Sun Had An Evil Twin And It Probably Wiped Out The Dinosaurs
We all have known or at least heard that the dinosaurs were wiped due to a catastrophic comet. Several theories have been given in this regard, but what if we tell you this event occurred due to an evil twin of our very own Sun?
At least that’s what two highly-respected stargazers from the University of Berkeley and the Smithsonian Astrophysical Observatory at Harvard University suspect. After analyzing data from a radio survey conducted on the Perseus molecular cloud, packed with newly formed stars, the astronomers have confirmed that most stars, including our Sun, had at least one sibling.

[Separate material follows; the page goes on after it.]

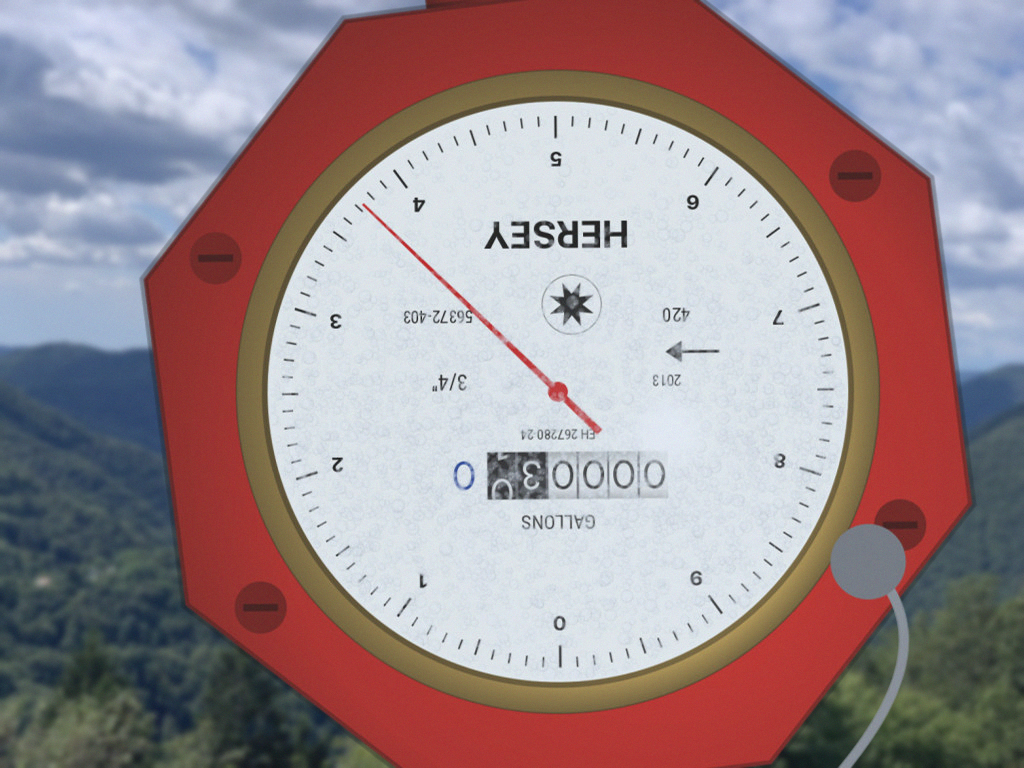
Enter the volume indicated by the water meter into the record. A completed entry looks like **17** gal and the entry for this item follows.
**303.7** gal
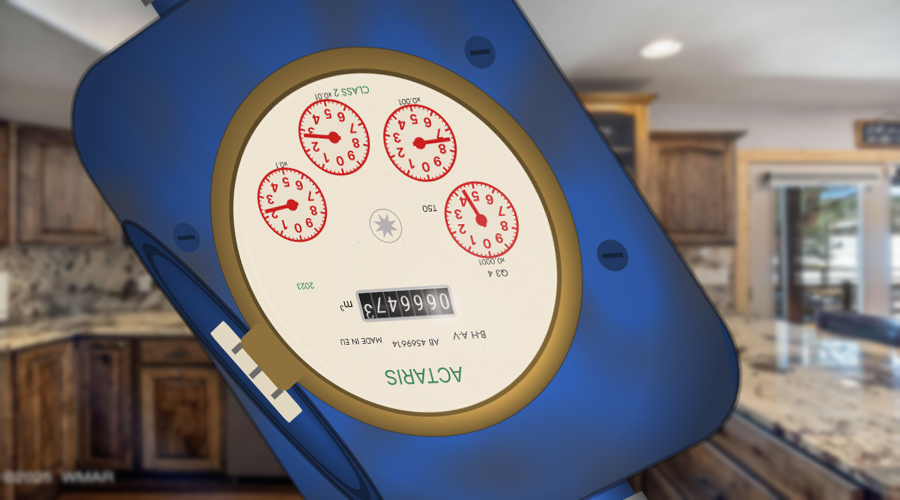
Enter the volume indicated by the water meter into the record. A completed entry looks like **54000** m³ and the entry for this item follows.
**666473.2274** m³
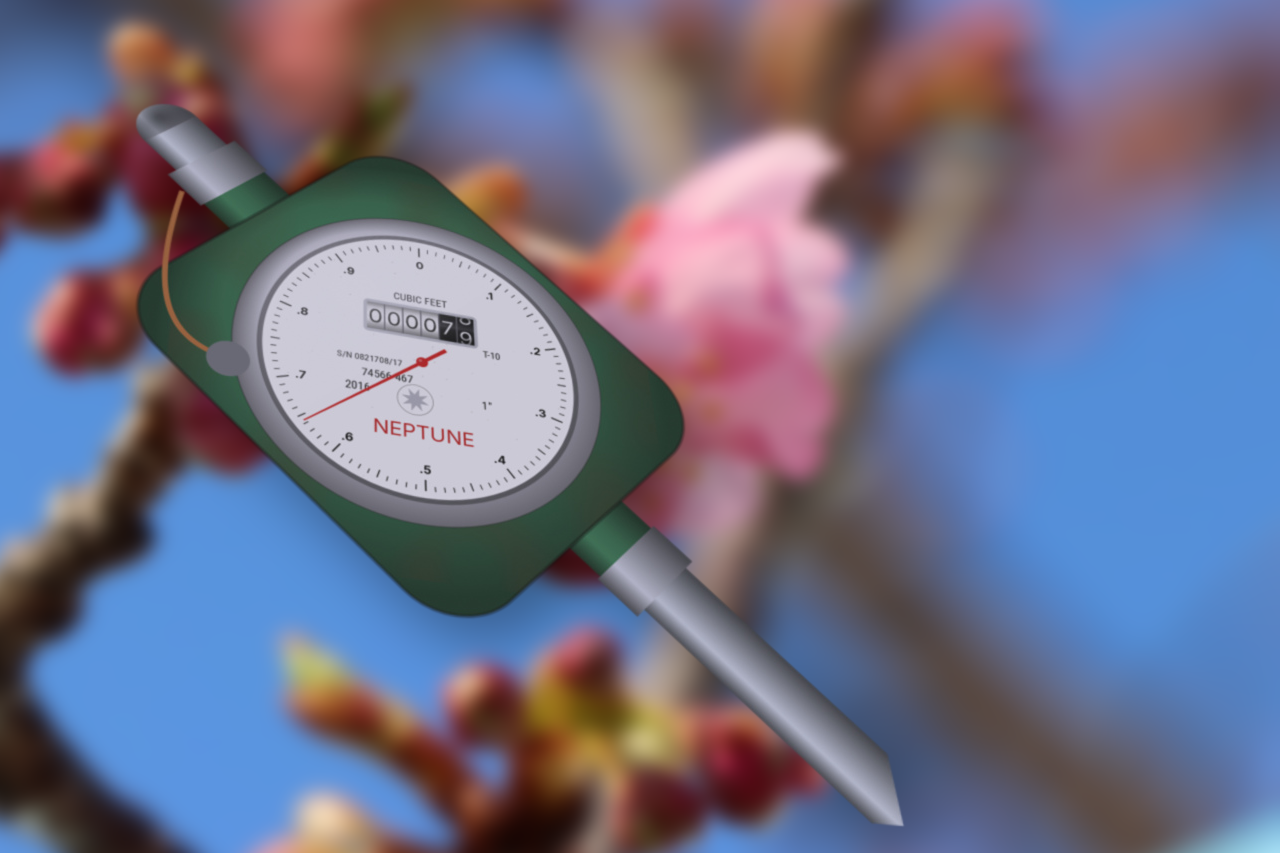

Study To Take Account Of Stars And Their Siblings
Scientists Sarah Sadavoy and Steven Stahler conducted the survey to determine what percentage of young stars like our sun form in pairs. They ran a series of statistical models that took into account the numbers of both single stars and binary stars within the cloud. Surprisingly, the only model that could reproduce the data was one in which all stars form initially as wide binaries, with 500 AU between them (distance 17 times that of Neptune to the sun). Meaning, over first million years of their lives, the stars either shrink into a truly binary system or split up, like the Sun and its sibling.
However, the authors caution that the findings need to be checked in other star-forming clouds, and more work needs to be done to understand this phenomenon. “Our work is a step forward in understanding both how binaries form and also the role that binaries play in early stellar evolution,” said Stahler, adding, even our Sun probably had a sibling long time ago.
While scientists haven’t been able to prove the existence of this twin, a hypothesis suggests it wreaks havoc every now and then. The Sun’s sibling, aptly dubbed Nemesis, has been proposed as the reason behind an apparent 27-million-year cycle of extinctions on Earth, including the one that saw off most of the dinosaurs.
But, it’s highly unlikely we’ll ever see it again. In a statement, Berkeley suggested the evil sibling of our Sun kicked an asteroid into the Earth’s orbit, exterminating the dinosaurs, but added that it “escaped and mixed with all the other stars in our region of the Milky Way galaxy, never to be seen again”.
All told, this study tells us a lot about stars and their early days but also leaves a number of questions unanswered about our own shining star. Although, hopes are high that NASA plans to check all the boxes with the launch of Parker Solar Probe, the first spacecraft to touch the Sun’s atmosphere, in 2018.